**Collected data:**

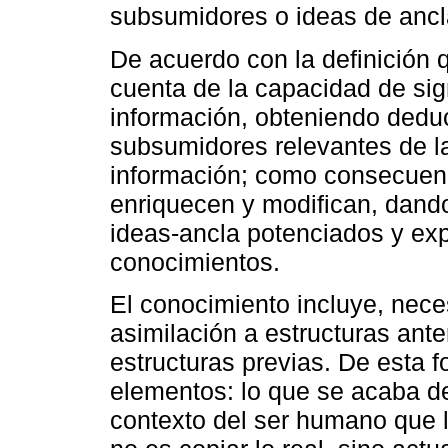
subsumidores o ideas de ancl
De acuerdo con la definición
cuenta de la capacidad de sig
información, obteniendo deduc
subsumidores relevantes de la
información; como consecuen
enriquecen y modifican, dand
ideas-ancla potenciados y ex
conocimientos.
El conocimiento incluye, nec
asimilación a estructuras ante
estructuras previas. De esta 
elementos: lo que se acaba de
contexto del ser humano que l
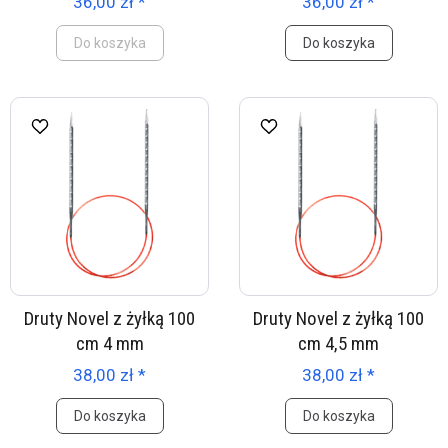
36,00 zł *
36,00 zł *
Do koszyka
Do koszyka
Druty Novel z żyłką 100
Druty Novel z żyłką 100
cm 4 mm
cm 4,5 mm
38,00 zł *
38,00 zł *
Do koszyka
Do koszyka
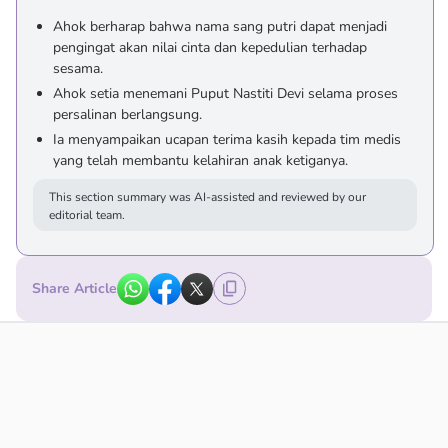
Ahok berharap bahwa nama sang putri dapat menjadi
pengingat akan nilai cinta dan kepedulian terhadap
sesama.
Ahok setia menemani Puput Nastiti Devi selama proses
persalinan berlangsung.
Ia menyampaikan ucapan terima kasih kepada tim medis
yang telah membantu kelahiran anak ketiganya.
This section summary was AI-assisted and reviewed by our
editorial team.
Share Article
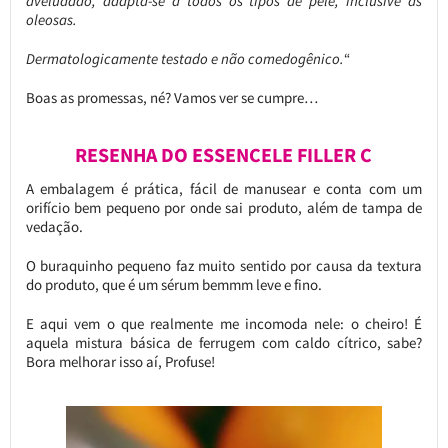
aveludado, adapta-se a todos os tipos de pele, inclusive as
oleosas.
Dermatologicamente testado e não comedogênico.
“
Boas as promessas, né? Vamos ver se cumpre…
RESENHA DO ESSENCELE FILLER C
A embalagem é prática, fácil de manusear e conta com um
orifício bem pequeno por onde sai produto, além de tampa de
vedação.
O buraquinho pequeno faz muito sentido por causa da textura
do produto, que é um sérum bemmm leve e fino.
E aqui vem o que realmente me incomoda nele: o cheiro! É
aquela mistura básica de ferrugem com caldo cítrico, sabe?
Bora melhorar isso aí, Profuse!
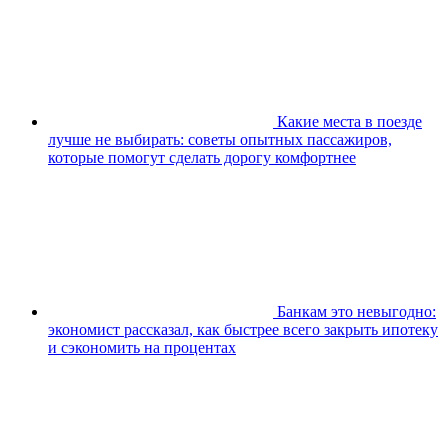
Какие места в поезде
лучше не выбирать: советы опытных пассажиров,
которые помогут сделать дорогу комфортнее
Банкам это невыгодно:
экономист рассказал, как быстрее всего закрыть ипотеку
и сэкономить на процентах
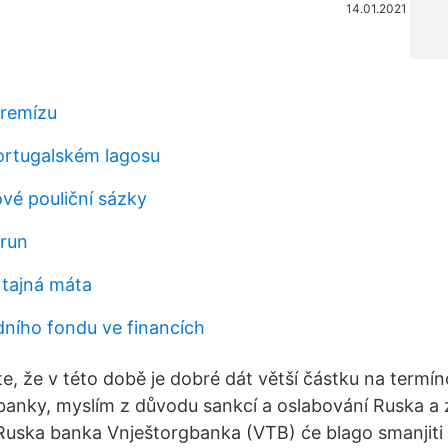
14.01.2021
 remízu
ortugalském lagosu
ové pouliční sázky
orun
 tajná máta
dního fondu ve financích
te, že v této době je dobré dát větší částku na termí
anky, myslím z důvodu sankcí a oslabování Ruska a z
. Ruska banka Vnještorgbanka (VTB) će blago smanjiti 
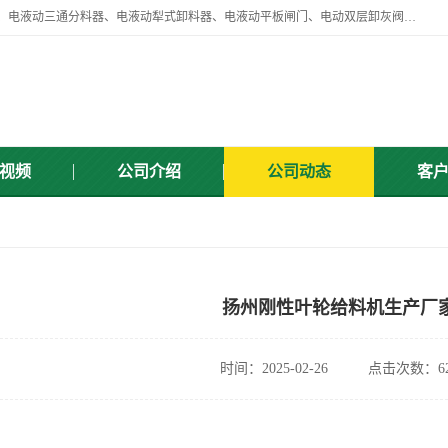
扬州中悦机械有限公司目前主要产品有：全自动液压纠偏器、液压拉紧、电液动三通分料器、电液动犁式卸料器、电液动平板闸门、电动双层卸灰阀、标准件、紧固件、液压泵站、新型电液推杆、皮带全自动液压调正器等，以及除尘通风类百余种产品系列。产品广泛适用于矿山、电力、煤矿、冶金、交通、化工、水利等行业。
视频
公司介绍
公司动态
客
扬州刚性叶轮给料机生产厂
时间：2025-02-26
点击次数：62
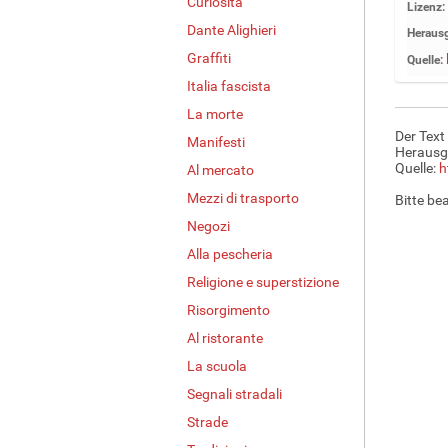
Curiosità
Z
Lizenz:
e
Dante Alighieri
Herausg
i
Graffiti
Quelle:
g
Italia fascista
e
B
La morte
i
Der Text
Manifesti
l
Herausg
d
Quelle:
h
Al mercato
i
Mezzi di trasporto
Bitte be
n
Negozi
v
o
Alla pescheria
l
Religione e superstizione
l
e
Risorgimento
r
Al ristorante
G
La scuola
r
ö
Segnali stradali
ß
Strade
e
…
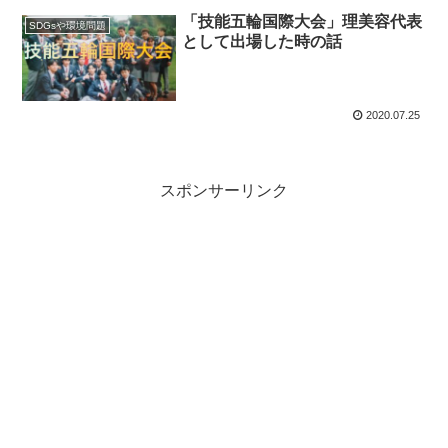
「技能五輪国際大会」理美容代表
SDGsや環境問題
として出場した時の話
2020.07.25
スポンサーリンク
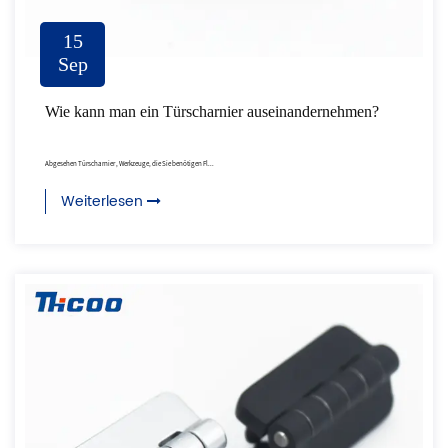
15
Sep
Wie kann man ein Türscharnier auseinandernehmen?
Abgesehen Türscharnier , Werkzeuge, die Sie benötigen Fl...
Weiterlesen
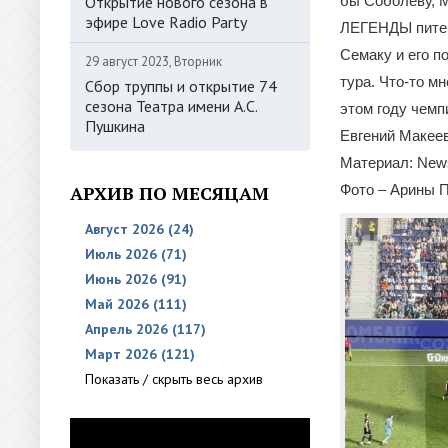
Открытие нового сезона в
бы Соболеву, М
эфире Love Radio Party
ЛЕГЕНДЫ питер
Семаку и его п
29 август 2023, Вторник
тура. Что-то мн
Сбор труппы и открытие 74
сезона Театра имени А.С.
этом году чемп
Пушкина
Евгений Макеев
Материал: New
АРХИВ ПО МЕСЯЦАМ
Фото – Арины 
Август 2026 (24)
Июль 2026 (71)
Июнь 2026 (91)
Май 2026 (111)
Апрель 2026 (117)
Март 2026 (121)
Показать / скрыть весь архив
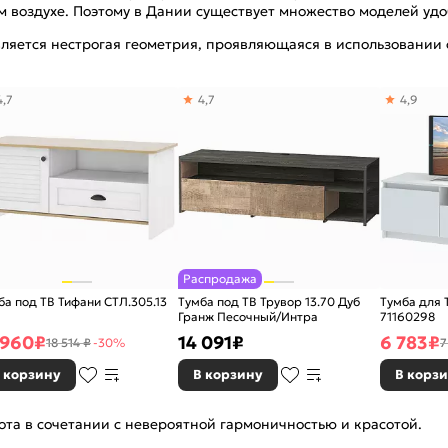
ем воздухе. Поэтому в Дании существует множество моделей уд
вляется нестрогая геометрия, проявляющаяся в использовании 
4,7
4,7
4,9
Распродажа
ба под ТВ Тифани СТЛ.305.13
Тумба под ТВ Трувор 13.70 Дуб
Тумба для
Гранж Песочный/Интра
71160298
 960
₽
14 091
₽
6 783
₽
18 514 ₽
-30%
7
 корзину
В корзину
В корз
ота в сочетании с невероятной гармоничностью и красотой.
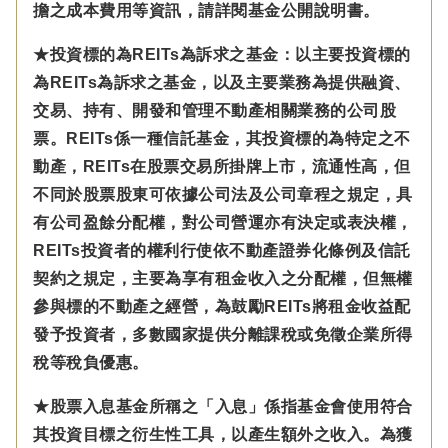
擔之成本費用等資訊，請詳閱基金公開說明書。
★投資標的為REITs為訴求之基金：以主要投資標的
為REITs為訴求之基金，以及主要業務為提供融資、
交易、持有、開發和管理不動產相關業務的公司股
票。REITs係一種信託基金，其投資標的為特定之不
動產，REITs在股票交易所掛牌上市，流通性高，但
不同於股票股東可依據公司法及公司章程之規定，具
有公司盈餘分配權，對公司營運亦有決定或表決權，
REITs投資者的權利行使依不動產證券化條例及信託
契約之規定，主要為享有租金收入之分配權，但無權
參與標的不動產之經營，為鼓勵REITs將租金收益配
發予投資者，多數國家提供分離課稅或免徵企業所得
稅等稅負優惠。
★股票入息基金所稱之「入息」係指基金會使用符合
其投資目標之衍生性工具，以產生額外之收入。為獲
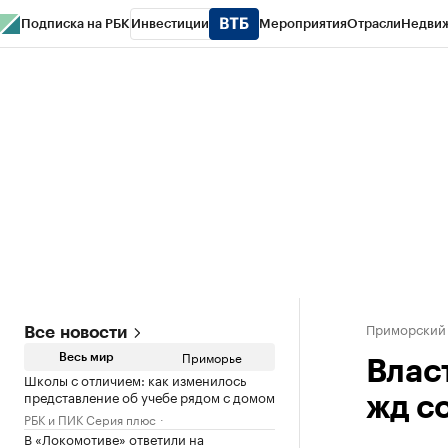
Подписка на РБК
Инвестиции
Мероприятия
Отрасли
Недви
РБК Курсы
РБК Life
Тренды
Визионеры
Национальные проекты
Горо
Газета
Спецпроекты СПб
Конференции СПб
Спецпроекты
Проверк
Приморский
Все новости
Приморье
Весь мир
Влас
Школы с отличием: как изменилось
представление об учебе рядом с домом
жд с
РБК и ПИК Серия плюс
В «Локомотиве» ответили на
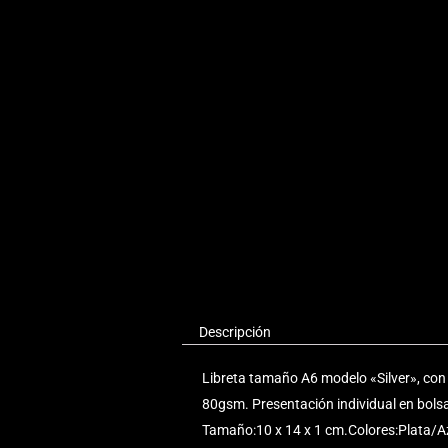
Descripción
Libreta tamaño A6 modelo «Silver», con c
80gsm. Presentación individual en bolsa
Tamaño:10 x 14 x 1 cm.Colores:Plata/Azu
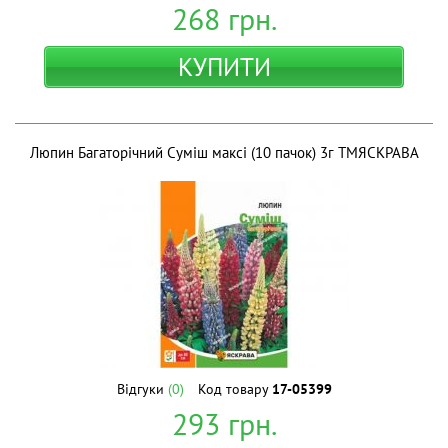
268
грн.
КУПИТИ
Люпин Багаторiчний Сумiш максі (10 пачок) 3г ТМЯСКРАВА
Відгуки
(0)
Код товару
17-05399
293
грн.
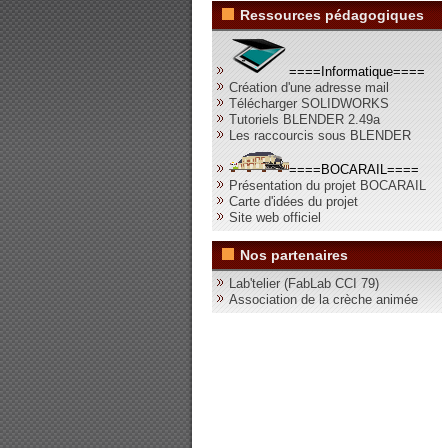
Ressources pédagogiques
====Informatique====
Création d'une adresse mail
Télécharger SOLIDWORKS
Tutoriels BLENDER 2.49a
Les raccourcis sous BLENDER
====BOCARAIL====
Présentation du projet BOCARAIL
Carte d'idées du projet
Site web officiel
Nos partenaires
Lab'telier (FabLab CCI 79)
Association de la crèche animée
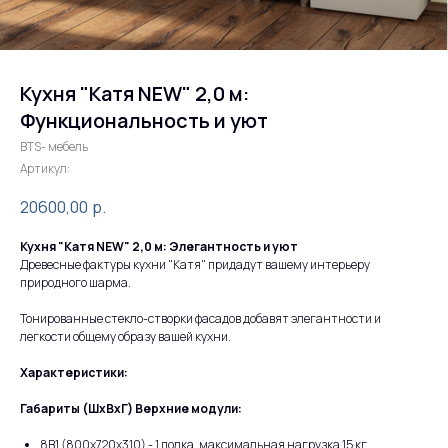
Кухня "Катя NEW" 2,0 м:
Функциональность и уют
BTS- мебель
Артикул:
20600,00
р.
Кухня "Катя NEW" 2,0 м: Элегантность и уют
Древесные фактуры кухни "Катя" придадут вашему интерьеру
природного шарма.
Тонированные стекло-створки фасадов добавят элегантности и
легкости общему образу вашей кухни.
Характеристики:
Габариты (ШхВхГ) Верхние модули:
8В1 (800х720х310) - 1 полка, максимальная нагрузка 15 кг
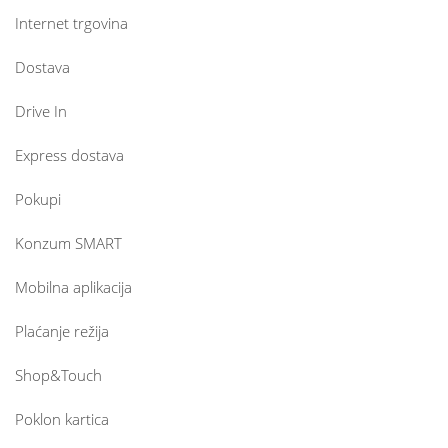
Internet trgovina
Dostava
Drive In
Express dostava
Pokupi
Konzum SMART
Mobilna aplikacija
Plaćanje režija
Shop&Touch
Poklon kartica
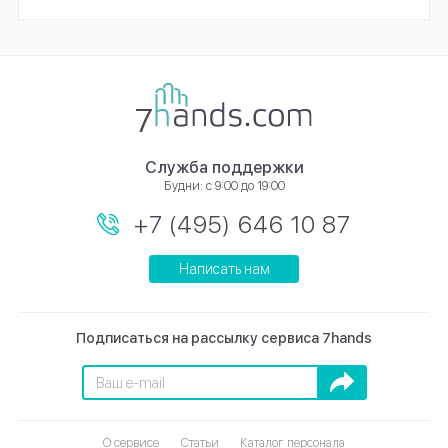
Служба поддержки
Будни: с 9:00 до 19:00
+7 (495) 646 10 87
Написать нам
Подписаться на рассылку сервиса 7hands
Подписаться
О сервисе
Статьи
Каталог персонала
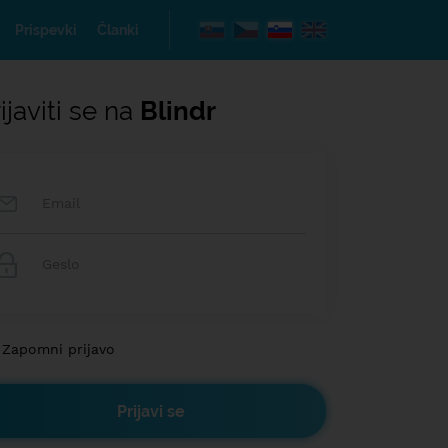
Prispevki
Članki
ijaviti se na
Blindr
Zapomni prijavo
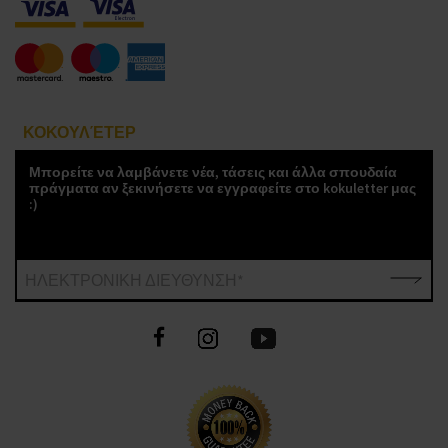
ΚΟΚΟΥΛΈΤΕΡ
Μπορείτε να λαμβάνετε νέα, τάσεις και άλλα σπουδαία
πράγματα αν ξεκινήσετε να εγγραφείτε στο kokuletter μας
:)
ΗΛΕΚΤΡΟΝΙΚΗ ΔΙΕΥΘΥΝΣΗ*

**WHAT TO PRODUCE:** Where a line above holds the string "Ahok", copy that line.

**SOLUTION:**
Ahok berharap bahwa nama sang putri dapat menjadi
Ahok setia menemani Puput Nastiti Devi selama proses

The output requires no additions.